My main research questions interrogate the social inequalities arising alongside emerging fertility and genetic technologies. I am particularly interested in understanding how medicalized spaces are reinforcing harmful social hierarchies and reconstituting health and family-building. Most recently, my Master’s thesis explored a comparative analysis of egg donation practices between the Bay Area of the US and Kolkata, India, focusing on the medical management of donor-patient matching and resulting reimaginations of the egg that perpetuate inequality. While I always thought I would work in international relations or with non-profits, ultimately, I found that sociology points me to the central, root problems that I am interested in. It brings me closer to questioning inequalities in our daily lives, understanding how they are produced, and hopefully having a meaningful impact on changing those structures and practices. My field not only allows me to be creative and active in my on-the-ground research, but also gives me critical insight into how large institutions or seemingly intangible issues come into being and reproduce our social world. In addition, sociology, particularly at UC Berkeley, allows us to be involved in issues we are passionate about and participate in opportunities for real impact.

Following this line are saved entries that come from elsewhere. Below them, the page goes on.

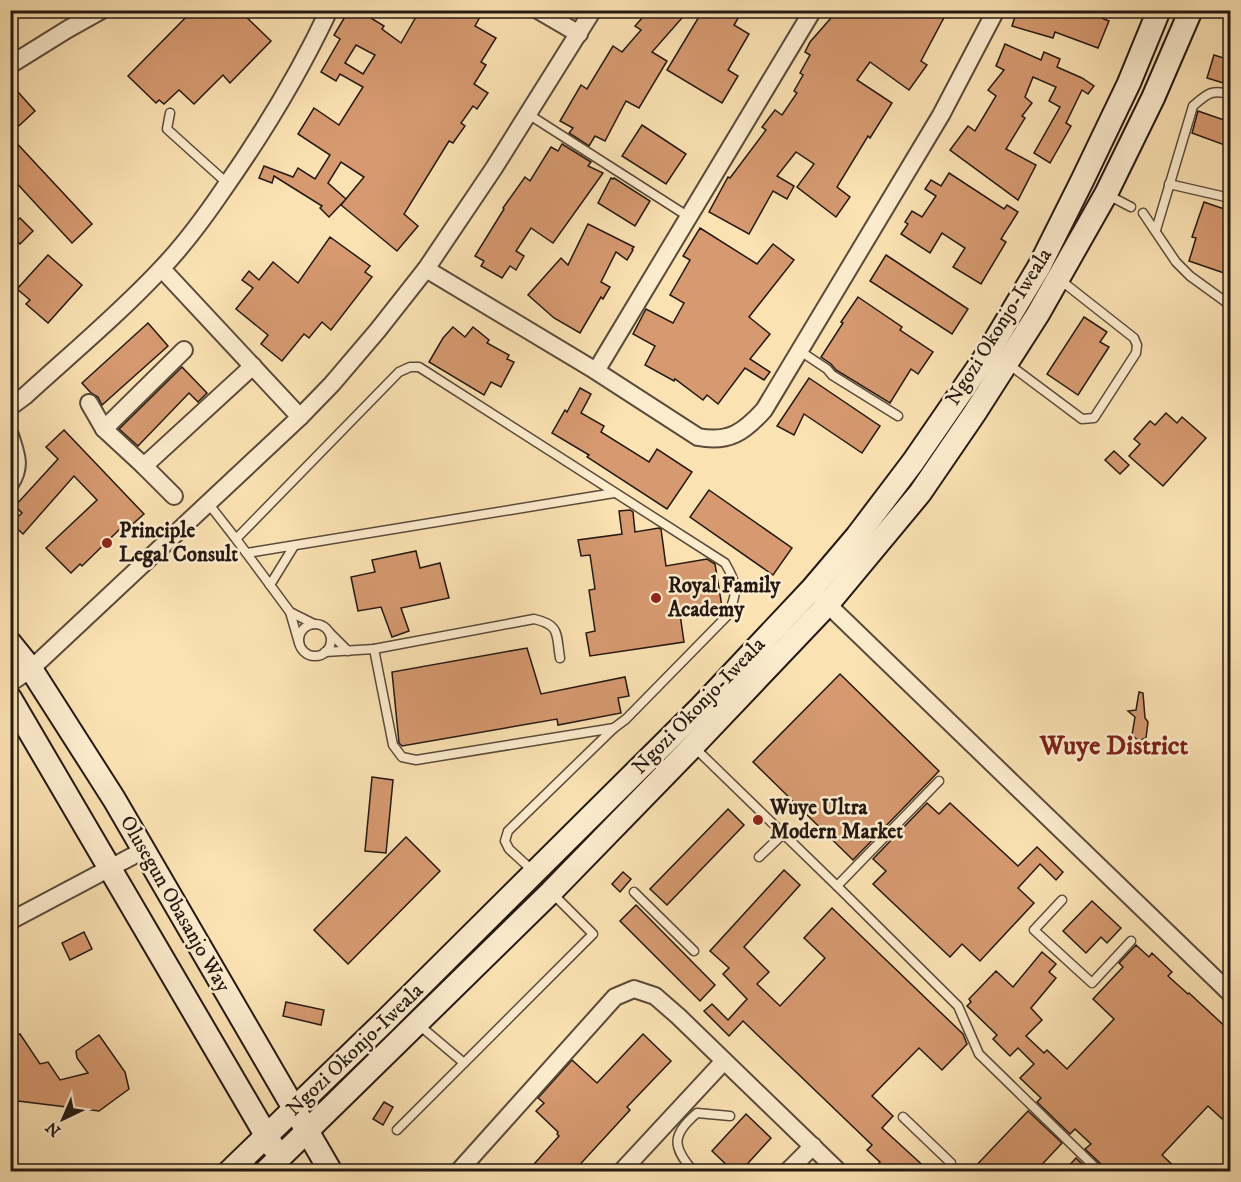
<svg xmlns="http://www.w3.org/2000/svg" width="1241" height="1182" font-family="'IM FELL DW Pica',serif">
<rect width="100%" height="100%" fill="#fbe2b3"/>
<filter id="stains"><feTurbulence type="fractalNoise" baseFrequency=".00333" numOctaves="4"/><feColorMatrix values="0 0 0 0 .2 0 0 0 0 .09 0 0 0 0 .02 0 0 0 .5 -.17"/></filter>
<radialGradient id="worn" r=".72"><stop offset=".6" stop-color="#630" stop-opacity="0"/><stop offset="1" stop-color="#630" stop-opacity=".3"/></radialGradient>
<g fill="#d69970" stroke="#241812" stroke-width="1.5" fill-rule="evenodd">
<path d="M193 10H239L271 41 230 83 223 75 194 104 179 90 164 104 159 100 156 103 128 76Z"/>
<path d="M349 10H358L384 26 382 29 401 43 420 10H473L481 15 475 26 496 38 481 62 486 65 474 84 488 93 477 109 473 106 461 123 465 126 453 143 449 141 404 214 418 226 397 251 341 205 364 177 341 162 328 183 346 199 329 217 320 208 322 206 274 176 272 183 259 178 264 166 293 177 298 168 315 179 330 155 298 134 314 108 339 125 363 87 340 74 336 81 321 72 340 39 334 35ZM356 45 375 55 363 74 345 63Z"/>
<path d="M649 10H689L652 52 667 61 639 108 626 101 605 141 595 136 589 146 569 133 573 128 560 121 581 85 587 89 613 46 622 52 641 30 635 26Z"/>
<path d="M703 10H743L734 25 749 34 728 70 738 76 722 103 667 70Z"/>
<path d="M838 10H948L921 61 927 65 909 90 870 62 857 80 892 103 870 138 868 136 837 187 850 197 836 217 797 187 814 164 796 152 777 176 794 186 787 199 773 191 749 234 709 212 728 177 730 178 766 130 762 127 775 110 782 115 797 93 794 91 803 75 800 73 810 55 805 52 810 42Z"/>
<path d="M1017 10H1058L1071 14 1072 10H1082L1109 21 1098 48 1055 32 1053 38 1012 26Z"/>
<path d="M1005 44 1041 60 1044 52 1060 59 1057 67 1082 78 1094 86 1088 94 1082 90 1066 123 1071 126 1050 163 1034 153 1060 107 1049 101 1056 87 1033 77 1025 97 1032 103 1022 116 1025 118 1006 149 1036 165 1018 200 950 150 968 126 975 131 996 96 988 90 1004 70 996 66Z"/>
<path d="M1214 55 1230 60V85L1207 78Z"/>
<path d="M18 92 35 111 10 134V99Z"/>
<path d="M1198 111 1230 122V147L1192 133Z"/>
<path d="M642 125 686 154 666 184 622 156Z"/>
<path d="M10 136 92 224 72 243 10 176Z"/>
<path d="M562 144 591 162 588 166 603 173 553 243 531 228 516 251 524 256 516 270 510 266 502 278 481 266 484 261 475 256 504 209 503 208 525 177 530 181 551 147 558 151Z"/>
<path d="M949 173 1004 209 1007 205 1018 212 1001 239 1006 242 981 284 953 267 965 248 942 233 930 253 901 234 908 224 905 222 912 211 922 217 936 196 925 189 931 180 941 186Z"/>
<path d="M611 178 613 179 614 178 650 201 635 226 598 203Z"/>
<path d="M1204 202 1230 211V271L1225 269 1224 273 1189 261 1196 238 1192 237Z"/>
<path d="M20 218 33 231 20 244 10 235V227Z"/>
<path d="M588 224 634 247 632 249 633 250 627 260 616 252 601 282 610 287 603 299 601 297 580 333 554 318 528 295 561 258 568 265Z"/>
<path d="M700 228 757 264 773 244 794 260 749 317 770 334 750 359 770 372 764 380 745 368 718 404 707 395 703 400 675 379 674 381 645 365 655 346 633 334 646 309 673 323 684 303 670 295 690 260 683 256Z"/>
<path d="M330 237 370 266 365 272 372 277 331 330 322 322 309 338 304 334 282 361 261 344 268 335 236 309 253 288 242 280 249 271 259 280 273 262 298 283Z"/>
<path d="M48 255 82 285 48 323 26 304 30 300 17 289Z"/>
<path d="M886 255 968 309 952 334 870 281Z"/>
<path d="M858 297 902 327 900 330 933 352 918 374 911 369 890 403 836 370 831 364 821 357 843 323 841 322Z"/>
<path d="M1084 317 1107 332 1100 342 1109 347 1078 395 1047 374Z"/>
<path d="M148 323 168 346 102 405 98 397 91 393 82 383Z"/>
<path d="M453 327 465 337 473 327 489 340 487 343 509 355 507 359 514 362 501 387 491 382 484 395 429 362 443 338Z"/>
<path d="M182 367 207 393 198 402 189 393 138 446 119 429Z"/>
<path d="M809 378 880 426 862 453 804 414 794 435 777 426Z"/>
<path d="M580 388 591 394 581 413 604 426 601 432 649 462 657 449 692 472 667 509 587 457 589 455 552 433 565 410 567 412Z"/>
<path d="M1166 413 1177 423 1182 417 1206 438 1163 486 1129 456 1140 444 1134 439 1150 421 1155 425Z"/>
<path d="M64 430 144 514 126 530 122 527 82 566 80 564 71 573 46 548 97 500 74 476 23 534 11 523 22 513 15 506 58 459 46 447Z"/>
<path d="M1114 451 1129 465 1120 474 1105 460Z"/>
<path d="M709 490 792 548 773 575 690 517Z"/>
<path d="M630 510 633 512 635 532 659 528 661 529 666 566 707 559 715 564 722 607 680 614 684 642 590 656 586 633 595 631 589 590 595 589 590 555 581 556 578 540 622 534 619 511Z"/>
<path d="M416 551 420 568 440 563 449 598 401 608 409 631 392 637 381 607 358 611 351 577 375 572 372 560Z"/>
<path d="M527 648 541 694 625 677 629 696 618 698 621 713 558 725 557 719 402 746 399 743 392 672Z"/>
<path d="M840 674 939 771 853 860 753 762Z"/>
<path d="M1139 692 1143 693 1145 718 1148 722 1146 738 1143 739 1140 742 1132 735 1135 717 1128 711 1136 710Z"/>
<path d="M372 777 393 780 386 853 365 851Z"/>
<path d="M927 803 939 814 950 803 1018 866 1037 847 1063 872 1056 880 1040 864 1018 888 1034 903 980 961 962 944 950 957 873 884 886 871 873 859Z"/>
<path d="M728 809 744 825 667 905 650 889Z"/>
<path d="M406 837 440 871 348 964 314 930Z"/>
<path d="M784 870 800 885 744 947 769 972 757 984 780 1006 825 958 804 938 832 908 963 1034 967 1044 942 1070 919 1048 872 1096 893 1116 882 1128 930 1172H871L880 1162 867 1150 872 1145 743 1021 729 1036 704 1011 712 1004 728 1020 747 999 723 974 729 968 710 951Z"/>
<path d="M623 872 631 879 620 892 612 884Z"/>
<path d="M1092 901 1121 928 1107 943 1101 937 1086 953 1063 931Z"/>
<path d="M636 905 715 985 700 1001 620 921Z"/>
<path d="M84 932 92 949 70 960 62 943Z"/>
<path d="M1136 945 1149 957 1152 953 1172 972 1168 976 1188 994 1189 993 1230 1031V1126L1208 1106 1162 1155 1180 1172H1106L1104 1167 1085 1149 1091 1144 1075 1129 1070 1134 1037 1102 1041 1098 1020 1078 1034 1064 1018 1048 1010 1056 993 1039 997 1035 967 1006 971 1002 969 999 996 971 1013 987 1042 952 1056 964 1049 972 1056 978 1031 1008 1042 1020 1026 1036 1044 1053 1047 1050 1067 1069 1114 1019 1093 999 1123 967 1119 963Z"/>
<path d="M286 1002 324 1010 321 1025 283 1016Z"/>
<path d="M20 1034 40 1064 48 1062 60 1080 88 1073 77 1058 76 1051 99 1035 125 1072 129 1089 99 1111 10 1100V1037Z"/>
<path d="M643 1034 671 1061 627 1107 630 1110 573 1172H527L559 1136 557 1134 558 1132 536 1111 544 1103 538 1098 572 1060 597 1083Z"/>
<path d="M384 1102 393 1107 383 1125 373 1119Z"/>
<path d="M1028 1111 1062 1143 1035 1172H970Z"/>
<path d="M746 1114 771 1138 740 1172H734L712 1151Z"/>
<path d="M1076 1158 1090 1172H1063Z"/>
</g>
<g fill="none" stroke-linecap="round" stroke-linejoin="round">
<defs>
<g id="lane">
<path d="M170 113 167 129 228 184"/>
<path d="M528 114 689 217"/>
<path d="M1169 184 1230 198"/>
<path d="M1106 194 1131 207"/>
<path d="M1143 213 1176 262 1190 276 1230 305"/>
<path d="M1156 230 1193 106C1207 94 1211 89 1230 94"/>
<path d="M800 351 827 369 832 375 898 416"/>
<path d="M1007 363 1082 419 1094 418 1136 353 1137 345 1134 338 1059 279"/>
<path d="M208 503 236 539 290 612 299 643"/>
<path d="M236 539 399 372 410 367H419L725 563C738 585 738 591 728 615L626 719 614 728 416 760 402 757 393 745 374 649"/>
<path d="M247 553 614 493"/>
<path d="M270 585 294 546"/>
<path d="M290 612 314 624"/>
<circle cx="315" cy="640" r="16"/>
<path d="M329 632 348 651"/>
<path d="M325 652 374 649 534 619C561 625 556 635 560 658"/>
<path d="M693 746 837 886 958 1006 979 1054 1100 1172"/>
<path d="M759 857 783 834"/>
<path d="M533 871 509 849 505 841 508 831 614 728"/>
<path d="M837 886 939 781"/>
<path d="M634 892 694 951"/>
<path d="M1062 900 1034 930 1092 983 1131 941"/>
<path d="M419 1025 464 1063"/>
<path d="M903 1117 951 1163"/>
<path d="M397 1130 593 934 551 892"/>
<path d="M694 1172C672 1147 671 1135 697 1113L730 1116"/>
</g>
<g id="street">
<path d="M538 10 579 34"/>
<path d="M1230 10V11"/>
<path d="M10 65 68 29 102 10"/>
<path d="M162 269 300 417"/>
<path d="M426 269 596 371 698 437C729 443 744 432 764 410L941 115 996 10"/>
<path d="M596 371 813 10"/>
<path d="M89 403 104 429 144 466"/>
<path d="M10 407 25 396C71 354 119 314 161 269 184 245 204 218 223 190 263 133 299 74 329 10"/>
<path d="M104 429 184 350"/>
<path d="M10 435C16 455 22 465 10 484"/>
<path d="M174 496 144 466 253 366"/>
<path d="M821 598 1230 993"/>
<path d="M10 683 31 669 300 417 332 384 378 330 426 269 494 168 593 10"/>
<path d="M10 921 144 850"/>
<path d="M458 1172 615 997 634 989 655 996 678 1016 839 1172"/>
<path d="M621 1172 724 1061"/>
<path d="M787 1172 813 1146"/>
</g>
<g id="secondary">
<path d="M10 643 31 669 114 799 331 1172"/>
<path d="M10 698 273 1147"/>
<path d="M229 1172 384 1022 701 707 812 589 857 536 913 462 986 356 1039 267 1083 179 1129 83 1159 10"/>
<path d="M265 1172 307 1131 551 892 693 746 827 605 920 493 974 414 1038 314 1106 194 1153 98 1191 10"/>
</g>
</defs>
<use href="#lane" stroke="#5a4a3a" stroke-width="11"/>
<use href="#street" stroke="#5a4a3a" stroke-width="20"/>
<use href="#secondary" stroke="#241812" stroke-width="26"/>
<use href="#lane" stroke="#fcecce" stroke-width="8"/>
<use href="#street" stroke="#fcecce" stroke-width="16"/>
<use href="#secondary" stroke="#fcecce" stroke-width="22"/>
</g>
<g fill="#8f2418" stroke="#fcecce" stroke-width="2">
<circle cx="107" cy="543" r="6"/>
<circle cx="656" cy="598" r="6"/>
<circle cx="758" cy="820" r="6"/>
</g>
<g text-anchor="middle" dominant-baseline="central" stroke-width="5" stroke-linejoin="round" paint-order="stroke">
<g font-size="21" fill="#241812" stroke="#fcecce">
<text transform="translate(999 327) rotate(-58)">Ngozi Okonjo-Iweala</text>
<text transform="translate(699 706) rotate(-46)">Ngozi Okonjo-Iweala</text>
<text transform="translate(175 904) rotate(60)">Olusegun Obasanjo Way</text>
<text transform="translate(355 1050) rotate(-44)">Ngozi Okonjo-Iweala</text>
</g>
<g font-size="21" font-weight="bold" fill="#241812" stroke="#fcecce" text-anchor="start">
<text x="119" y="531">Principle<tspan x="119" dy="24">Legal Consult</tspan></text>
<text x="668" y="586">Royal Family<tspan x="668" dy="24">Academy</tspan></text>
<text x="770" y="808">Wuye Ultra<tspan x="770" dy="24">Modern Market</tspan></text>
</g>
<g font-size="27" font-weight="bold" fill="#7a1f14" stroke="#fcecce">
<text x="1114" y="746">Wuye District</text>
</g>
</g>
<rect width="1241" height="1182" fill="none" stroke="#fbe2b3" stroke-width="36"/>
<rect x="12" y="12" width="1217" height="1158" fill="none" stroke="#241812" stroke-width="3"/>
<rect x="18" y="18" width="1205" height="1146" fill="none" stroke="#241812" stroke-width="1.5"/>
<g transform="translate(63 1119) rotate(224)" stroke="#fcecce" stroke-width="4.5" paint-order="stroke">
<path d="M0-4.5L10 22L0 15L-10 22Z" fill="#241812"/>
<text y="-9" font-size="16" font-weight="bold" text-anchor="middle" fill="#241812">N</text>
</g>
<rect width="100%" height="100%" filter="url(#stains)"/>
<rect width="100%" height="100%" fill="url(#worn)"/>
</svg>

For me, remaining engaged with the non-profit world is something I care deeply about, and it ensures that my research is committed to highlighting areas for change. Finally, it’s particularly rewarding to be a sociology PhD student at UC Berkeley surrounded by a supportive community of colleagues and caring advisors, all of who are so passionate about this work.

Robert Braun

I am an Assistant Professor of Sociology at UC Berkeley where I teach Sociology 1. In this class I have the honor to introduce students to three sets of questions that, at least in my view, form the core of sociology. I refer to these questions as the 3Is:

1)  How are groups created and how does membership to groups affect our behavior (identity)?
2)  Which group gets what, when and most importantly why (inequality)?
3)  How do different groups produce social order and solidarity (integration)?

Studying the 3Is reveals that behaviors that may at first seem like deeply personal choices or determined by nature -suicide, academic achievement, college major- are clearly affected by how we are raised and who we interact with. This in turn will help students to see society more clearly and, hopefully, with greater empathy for those who are different.My research forms a direct extension of my teaching. I study intergroup relationships in times of social upheaval (war, revolution, genocide. In my first book, I explain why some religious groups decide to shelter victims of mass persecution while others refrain from doing so (integration). The book shows that local religious minorities are more likely to save persecuted groups because their members empathize with targets of purification campaigns, imbuing their networks with preferences that lead them to resist genocide (identity). Hence it is the local position of nearby church communities that determines who survives persecution and who does not (inequality).